Everything except the fuel pumps is gone. Nice and simple.


----------



## JoshKeller (Sep 25, 2013)

just outta curiousity since you have several of these - what kind of speed can i expect out of the 35 on a 1648 jon boat that weighs approx 600 lbs with motor and everything. with my 95 merc 25 hp, im getting around 27. with the 35 and the air box off, im getting 26, so surely theres way more to be had correct? i was hoping for around 31 - 32 mph.


----------



## Pappy (Sep 26, 2013)

Plenty left. I doubt there are any here that have experience with this engine. 
I run a 25hp version on my fiberglass 15'6" Gheenoe Classic, Light load I can bump 37mph and heavy loads with my fishing buddy we can run 31. The narrow hull is affected by weight pretty bad. Not a lot of planing surface compared to your boat. 
Once the engine is straightened out you will have an ear to ear grin.


----------



## JoshKeller (Sep 28, 2013)

I've discovered a high speed orifice in the Carb bowl, however it is broken off at the threads and I can't get the threads out of the hole. Any suggestions?


----------



## Pappy (Sep 29, 2013)

There is a dedicated jet tool that you may have luck with. Take the bowl by a dealer and see if they can get it out for you. Since the bowls are made of minlon you cannot apply heat. I have had luck with a normal easy-out as well. Not a prob since you are replacing the jets anyway.
By the way. On Sept. 23rd you wrote that you had soaked, cleaned, run a wire through and blown clean, all the jets.............busted !!


----------



## JoshKeller (Sep 29, 2013)

no, not busted. i did soak and clean them all. i may have broken the orifice off while reinstalling, but i sure dont remember it. didnt tighten them down, just snug.. not sure how it ended up broken. the jets themselves are in good condition. this is the seperate high speed orifice thats broken off at the threads


----------



## JoshKeller (Sep 30, 2013)

found a set of 25 hp carbs. the number on the carb body itself is the same as my 35, rebuild kit is the same number, etc. the only difference appears to be the low and high speed orifices. happen to know if the jets itself are the same size?


----------



## Pappy (Oct 1, 2013)

Jets will be a different size. The 35hp powerhead is 565CC vs the 25hp at 500CC.
Thought you said you had new jets coming?



JoshKeller said:


> yessir, ordered 6 of them since they were cheap and i like having spares. one thing i did find was the choke butterflies were not perfectly horizontal when the choke it off - they hang down about 1/4 of the way. problem?

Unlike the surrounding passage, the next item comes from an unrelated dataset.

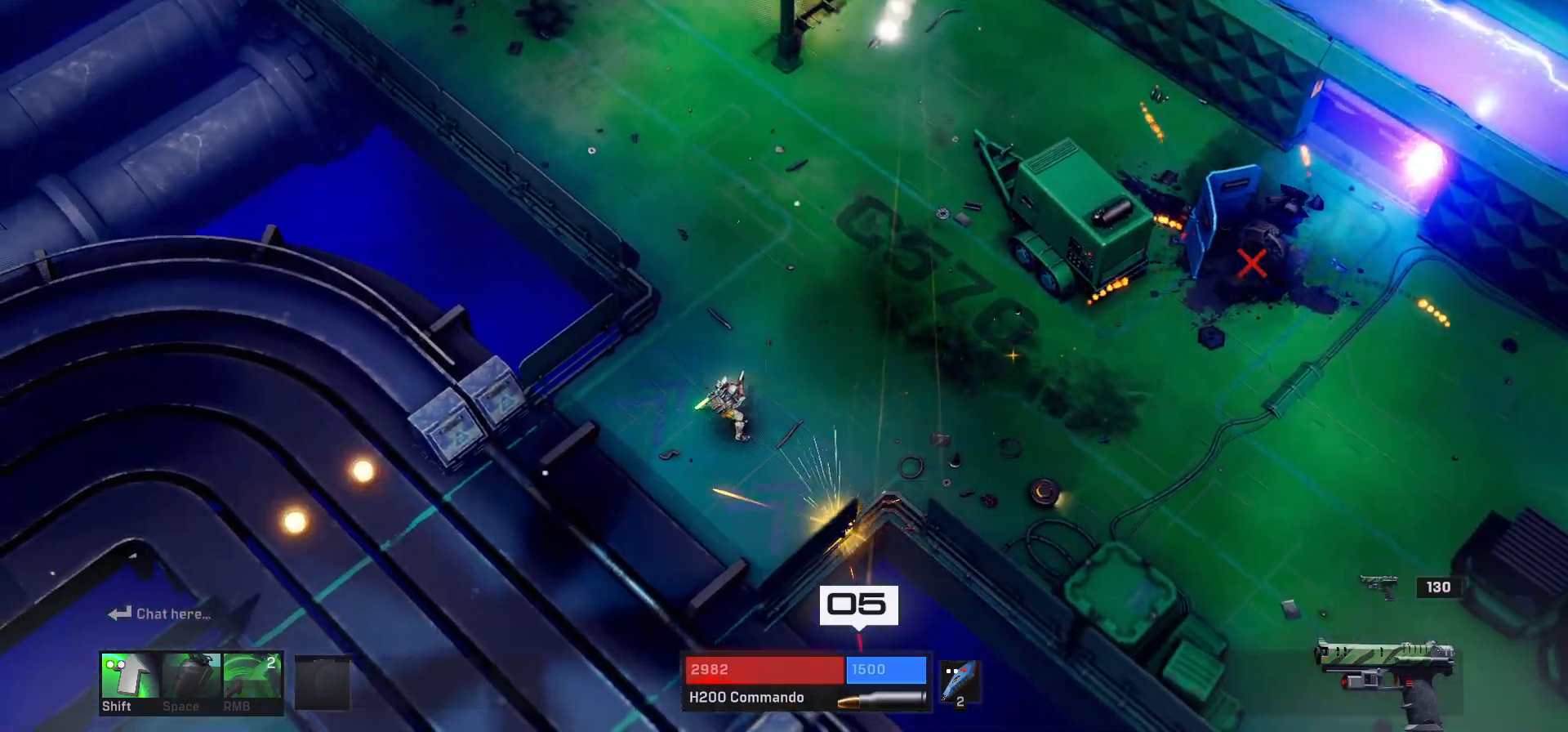
{"keys": ["a", "s"], "mouse": [], "events": [[50, "a", "down"], [117, "s", "down"], [200, "shift", "down"], [433, "shift", "up"]]}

Somewhere around here I have a complete set of the 35hp carburetors. Cannot guarantee they are clean as I have had no need for them as of yet.


----------



## JoshKeller (Oct 1, 2013)

I ordered the orifices. Are jets and orifices the same thing? i always thought the jets were the hollow tubes in the carb body and the orifices were the screw in nozzles with the small hole that allows a certain amount of fuel into the hollow tube?


----------



## Pappy (Oct 1, 2013)

No - the tubes are called ........."Tubes".........as in emulsion tube or High speed pick up tube.
Same thing........Orifice is the proper term for jet. 
If you ordered them they should have been in by now................?? That was over a week ago.
Why new carburetors now before trying the new jets? 
Have you even checked the basics on this engine? Compression? Ignition?


----------



## JoshKeller (Oct 1, 2013)

to be honest, because the guy offered them to me for $20, and one of the 35 carbs has the threads of a orifice broken off in the carb. figured it'd be nice to have extras also if the tubes and everything but the jets were the same size. I did get the jets in, but last saturday was opening day of bow season and ive been hunting in the mornings and working late in the evenings. 

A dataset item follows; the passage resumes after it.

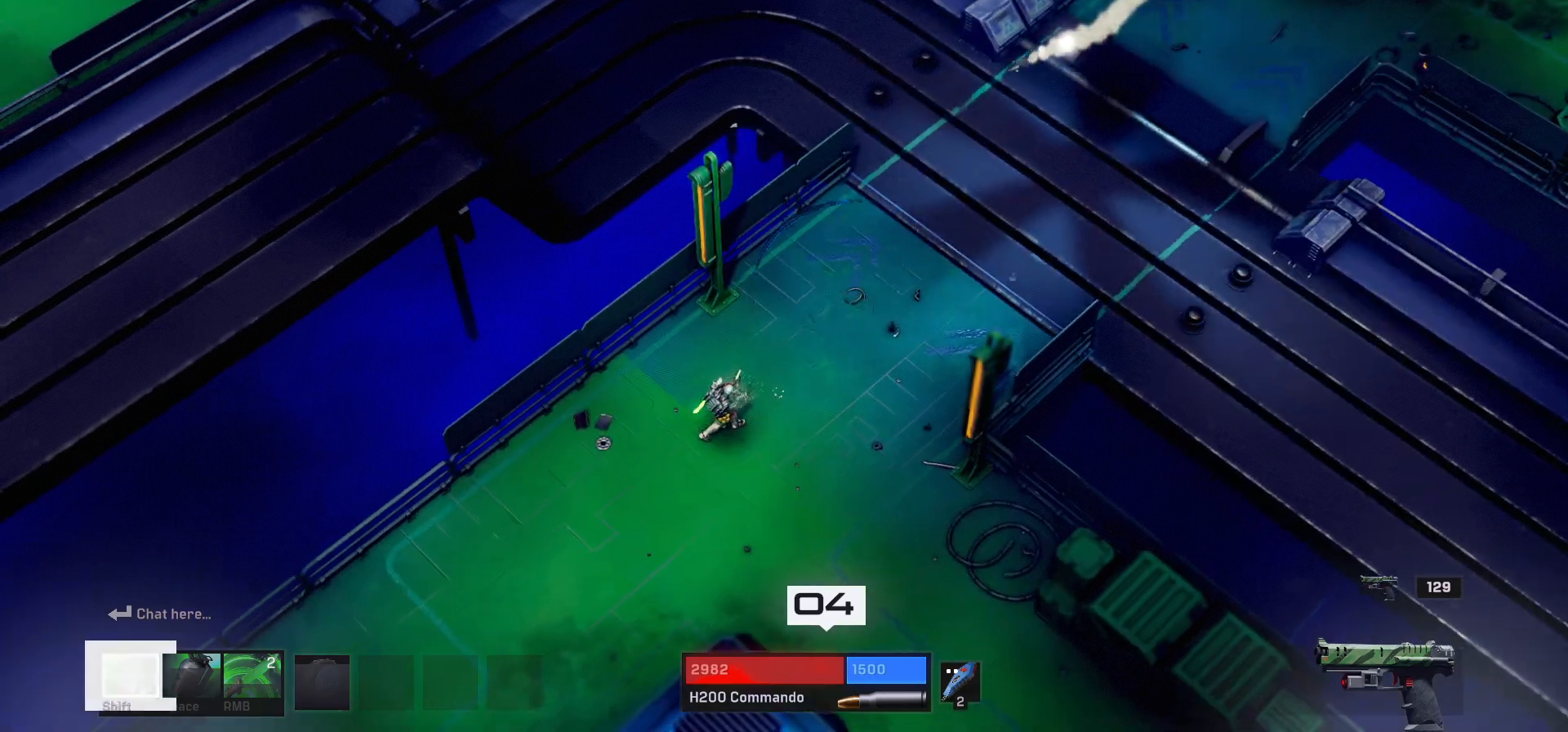
{"keys": ["d", "s"], "mouse": [], "events": [[400, "a", "up"], [417, "d", "down"]]}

compression last check (ive checked it 4 or 5 times) was 127, 129, 127. spark jumps 1/2" with a hard snap on all 3 cylinders, and i verified wot spark with a timing light.


----------



## Pappy (Oct 4, 2013)

So let me get this straight. 
You have the proper 35hp carbs. 
You ordered replacement jets for the 35hp carbs.
You have neither installed nor run the 35hp carburetors, with the new jets, to see if the problem is resolved or changed.
Now you have a set of 25hp carbs and are wondering if the jets are the same size. Did you not remove and look for yourself??
Almost sounds like the jets were never ordered and you are hoping the new to you carbs have the same jets instead. 
Somewhere along the line you discovered a broken jet in the 35hp carbs,.... so pull a bowl off one of the new to you 25hp carbs and use it! With one of your brand new jets. 

Am trying to help you here but honestly, trying to help and keep you on task to resolve this is beginning to feel like I am herding cats.


----------



## JoshKeller (Oct 5, 2013)

well she's alive. i put on the carbs with the new jets. runs apprrox 31 mph on my 1648. 3 batteries, 24v trolling motor, decked out. instant hole shot. ran about 10 minutes and checked the plugs and they were a nice light brown color. ran again for 2 hours and checked and they look the exact same.


----------



## Pappy (Oct 5, 2013)

Great..............Lordy I think I need a nap...................


----------



## WaterWaif (Oct 6, 2013)

=D> Well done Pappy.
Gotta be sweet running her now Josh!


----------



## JoshKeller (Oct 6, 2013)

wind was kicking pretty good today, and had a passenger. boat was doing 27 upriver and 28.5 downriver. reconfigured all my weights, and believe the motor was pushing around 1,000 lbs. sounds about right on the speed? still a really good hole shot, and the trim really picked up the boat. 

next up is installing a tach. i know on the red plug omcs, the grey wire was the tach signal. still the grey on the new models? i dont see a grey wire in the wiring plug at the key switch, so i'd assume i'd need to run one off the motor itself?


----------



## Pappy (Oct 7, 2013)

You can pick up the tach signal off the yellow/gray wire
Gray wire should be in your boat wiring harness to the con box or dash depending on where your key switch is

Oh, by the way Josh....................you're welcome??


----------



## nccatfisher (Oct 11, 2013)

Dang, all is well and he threw you away like a used kleenex. :evil:


----------